Task item
Print all entries below exactly, without images.
[[ Data to use open ]]
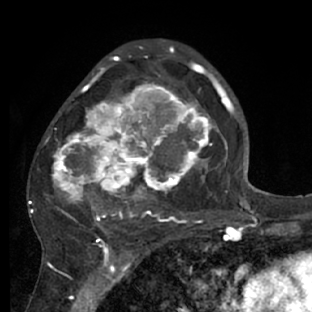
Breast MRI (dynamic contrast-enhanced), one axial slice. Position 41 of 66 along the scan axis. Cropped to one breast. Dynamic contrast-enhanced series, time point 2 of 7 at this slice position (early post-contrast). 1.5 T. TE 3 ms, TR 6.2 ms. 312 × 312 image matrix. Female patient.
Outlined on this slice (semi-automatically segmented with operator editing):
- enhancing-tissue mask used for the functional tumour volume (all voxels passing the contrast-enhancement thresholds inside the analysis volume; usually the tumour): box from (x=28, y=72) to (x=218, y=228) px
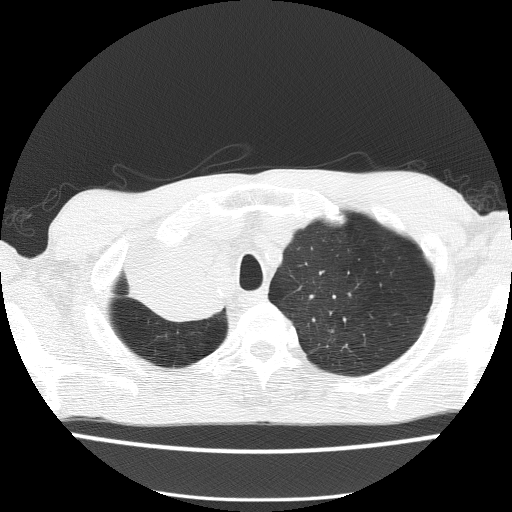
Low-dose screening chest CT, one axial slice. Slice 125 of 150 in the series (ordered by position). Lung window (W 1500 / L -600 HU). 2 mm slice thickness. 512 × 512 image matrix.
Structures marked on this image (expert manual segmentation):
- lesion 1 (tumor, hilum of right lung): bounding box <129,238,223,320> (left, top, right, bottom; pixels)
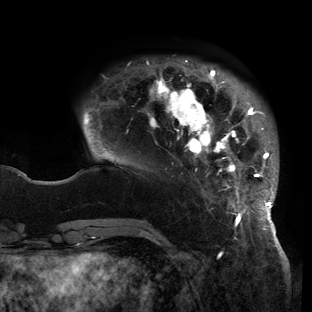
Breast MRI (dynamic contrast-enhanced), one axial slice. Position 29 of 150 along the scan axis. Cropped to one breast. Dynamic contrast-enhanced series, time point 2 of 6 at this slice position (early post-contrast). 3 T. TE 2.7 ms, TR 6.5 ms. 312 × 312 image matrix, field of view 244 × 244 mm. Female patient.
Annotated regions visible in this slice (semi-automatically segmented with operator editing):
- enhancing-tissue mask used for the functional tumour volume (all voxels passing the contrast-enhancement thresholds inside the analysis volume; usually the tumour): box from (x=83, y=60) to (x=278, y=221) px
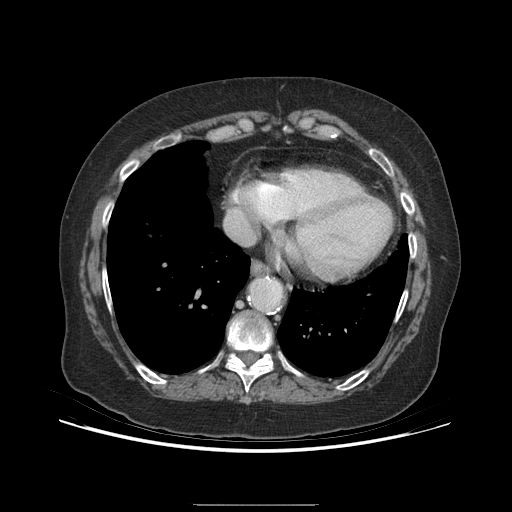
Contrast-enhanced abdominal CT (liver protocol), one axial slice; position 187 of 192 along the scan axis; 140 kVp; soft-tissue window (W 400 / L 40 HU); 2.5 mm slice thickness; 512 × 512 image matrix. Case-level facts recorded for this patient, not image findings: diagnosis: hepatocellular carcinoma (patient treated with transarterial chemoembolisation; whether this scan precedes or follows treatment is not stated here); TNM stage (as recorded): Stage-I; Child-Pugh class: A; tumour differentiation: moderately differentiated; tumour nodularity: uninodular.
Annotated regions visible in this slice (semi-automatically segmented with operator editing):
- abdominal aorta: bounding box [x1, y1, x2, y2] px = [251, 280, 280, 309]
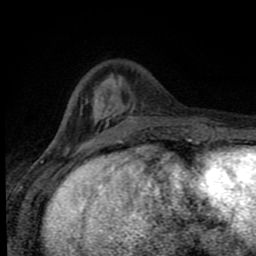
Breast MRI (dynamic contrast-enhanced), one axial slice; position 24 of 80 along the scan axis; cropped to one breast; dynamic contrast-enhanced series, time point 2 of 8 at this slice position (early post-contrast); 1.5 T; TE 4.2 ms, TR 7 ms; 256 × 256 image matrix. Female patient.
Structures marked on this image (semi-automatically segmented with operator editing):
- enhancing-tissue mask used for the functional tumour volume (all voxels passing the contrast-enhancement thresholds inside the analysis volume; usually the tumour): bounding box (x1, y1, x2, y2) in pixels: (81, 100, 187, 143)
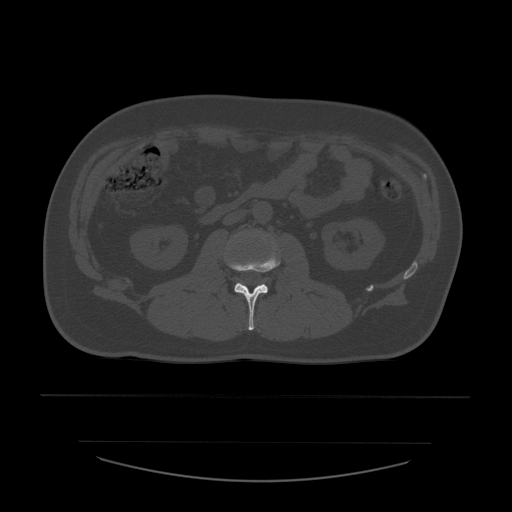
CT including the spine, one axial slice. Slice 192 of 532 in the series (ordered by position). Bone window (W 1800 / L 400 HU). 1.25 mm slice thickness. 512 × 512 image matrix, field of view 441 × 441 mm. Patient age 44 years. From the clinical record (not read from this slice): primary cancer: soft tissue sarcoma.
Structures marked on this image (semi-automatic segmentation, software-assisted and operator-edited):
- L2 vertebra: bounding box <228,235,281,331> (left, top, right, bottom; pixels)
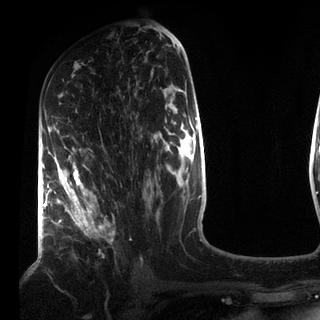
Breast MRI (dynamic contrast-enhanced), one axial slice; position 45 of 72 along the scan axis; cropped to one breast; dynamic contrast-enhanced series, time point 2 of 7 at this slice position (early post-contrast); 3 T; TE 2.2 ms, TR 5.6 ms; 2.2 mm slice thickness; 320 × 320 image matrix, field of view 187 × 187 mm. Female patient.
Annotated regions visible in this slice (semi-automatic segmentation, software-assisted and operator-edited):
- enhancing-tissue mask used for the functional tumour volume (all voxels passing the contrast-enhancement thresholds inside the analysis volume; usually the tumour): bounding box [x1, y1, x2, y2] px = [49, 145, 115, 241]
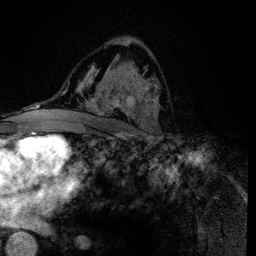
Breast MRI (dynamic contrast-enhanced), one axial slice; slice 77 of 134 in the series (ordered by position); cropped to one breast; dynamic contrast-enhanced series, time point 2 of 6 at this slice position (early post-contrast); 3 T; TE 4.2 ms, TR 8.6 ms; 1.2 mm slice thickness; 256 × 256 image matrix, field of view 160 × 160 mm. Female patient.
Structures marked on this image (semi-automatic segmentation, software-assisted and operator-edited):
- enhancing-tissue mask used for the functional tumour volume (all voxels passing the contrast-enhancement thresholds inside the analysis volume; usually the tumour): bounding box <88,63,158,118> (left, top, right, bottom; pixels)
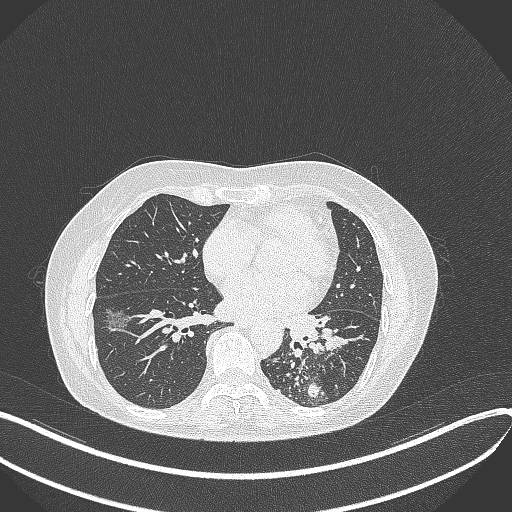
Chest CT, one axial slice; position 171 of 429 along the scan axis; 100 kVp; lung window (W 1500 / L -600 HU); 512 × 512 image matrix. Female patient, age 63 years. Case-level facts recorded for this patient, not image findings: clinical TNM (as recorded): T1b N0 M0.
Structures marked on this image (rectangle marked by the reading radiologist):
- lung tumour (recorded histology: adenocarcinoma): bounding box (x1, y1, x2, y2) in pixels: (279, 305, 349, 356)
[[ Data to use closed ]]
Completed exercise
Breast MRI (dynamic contrast-enhanced), one axial slice. Position 41 of 66 along the scan axis. Cropped to one breast. Dynamic contrast-enhanced series, time point 2 of 7 at this slice position (early post-contrast). 1.5 T. TE 3 ms, TR 6.2 ms. 312 × 312 image matrix. Female patient.
Outlined on this slice (semi-automatically segmented with operator editing):
- enhancing-tissue mask used for the functional tumour volume (all voxels passing the contrast-enhancement thresholds inside the analysis volume; usually the tumour): box from (x=28, y=72) to (x=218, y=228) px
Low-dose screening chest CT, one axial slice. Slice 125 of 150 in the series (ordered by position). Lung window (W 1500 / L -600 HU). 2 mm slice thickness. 512 × 512 image matrix.
Structures marked on this image (expert manual segmentation):
- lesion 1 (tumor, hilum of right lung): bounding box <129,238,223,320> (left, top, right, bottom; pixels)
Breast MRI (dynamic contrast-enhanced), one axial slice. Position 29 of 150 along the scan axis. Cropped to one breast. Dynamic contrast-enhanced series, time point 2 of 6 at this slice position (early post-contrast). 3 T. TE 2.7 ms, TR 6.5 ms. 312 × 312 image matrix, field of view 244 × 244 mm. Female patient.
Annotated regions visible in this slice (semi-automatically segmented with operator editing):
- enhancing-tissue mask used for the functional tumour volume (all voxels passing the contrast-enhancement thresholds inside the analysis volume; usually the tumour): box from (x=83, y=60) to (x=278, y=221) px
Contrast-enhanced abdominal CT (liver protocol), one axial slice; position 187 of 192 along the scan axis; 140 kVp; soft-tissue window (W 400 / L 40 HU); 2.5 mm slice thickness; 512 × 512 image matrix. Case-level facts recorded for this patient, not image findings: diagnosis: hepatocellular carcinoma (patient treated with transarterial chemoembolisation; whether this scan precedes or follows treatment is not stated here); TNM stage (as recorded): Stage-I; Child-Pugh class: A; tumour differentiation: moderately differentiated; tumour nodularity: uninodular.
Annotated regions visible in this slice (semi-automatically segmented with operator editing):
- abdominal aorta: bounding box [x1, y1, x2, y2] px = [251, 280, 280, 309]
Breast MRI (dynamic contrast-enhanced), one axial slice; position 24 of 80 along the scan axis; cropped to one breast; dynamic contrast-enhanced series, time point 2 of 8 at this slice position (early post-contrast); 1.5 T; TE 4.2 ms, TR 7 ms; 256 × 256 image matrix. Female patient.
Structures marked on this image (semi-automatically segmented with operator editing):
- enhancing-tissue mask used for the functional tumour volume (all voxels passing the contrast-enhancement thresholds inside the analysis volume; usually the tumour): bounding box (x1, y1, x2, y2) in pixels: (81, 100, 187, 143)
CT including the spine, one axial slice. Slice 192 of 532 in the series (ordered by position). Bone window (W 1800 / L 400 HU). 1.25 mm slice thickness. 512 × 512 image matrix, field of view 441 × 441 mm. Patient age 44 years. From the clinical record (not read from this slice): primary cancer: soft tissue sarcoma.
Structures marked on this image (semi-automatic segmentation, software-assisted and operator-edited):
- L2 vertebra: bounding box <228,235,281,331> (left, top, right, bottom; pixels)
Breast MRI (dynamic contrast-enhanced), one axial slice; position 45 of 72 along the scan axis; cropped to one breast; dynamic contrast-enhanced series, time point 2 of 7 at this slice position (early post-contrast); 3 T; TE 2.2 ms, TR 5.6 ms; 2.2 mm slice thickness; 320 × 320 image matrix, field of view 187 × 187 mm. Female patient.
Annotated regions visible in this slice (semi-automatic segmentation, software-assisted and operator-edited):
- enhancing-tissue mask used for the functional tumour volume (all voxels passing the contrast-enhancement thresholds inside the analysis volume; usually the tumour): bounding box [x1, y1, x2, y2] px = [49, 145, 115, 241]
Breast MRI (dynamic contrast-enhanced), one axial slice; slice 77 of 134 in the series (ordered by position); cropped to one breast; dynamic contrast-enhanced series, time point 2 of 6 at this slice position (early post-contrast); 3 T; TE 4.2 ms, TR 8.6 ms; 1.2 mm slice thickness; 256 × 256 image matrix, field of view 160 × 160 mm. Female patient.
Structures marked on this image (semi-automatic segmentation, software-assisted and operator-edited):
- enhancing-tissue mask used for the functional tumour volume (all voxels passing the contrast-enhancement thresholds inside the analysis volume; usually the tumour): bounding box <88,63,158,118> (left, top, right, bottom; pixels)
Chest CT, one axial slice; position 171 of 429 along the scan axis; 100 kVp; lung window (W 1500 / L -600 HU); 512 × 512 image matrix. Female patient, age 63 years. Case-level facts recorded for this patient, not image findings: clinical TNM (as recorded): T1b N0 M0.
Structures marked on this image (rectangle marked by the reading radiologist):
- lung tumour (recorded histology: adenocarcinoma): bounding box (x1, y1, x2, y2) in pixels: (279, 305, 349, 356)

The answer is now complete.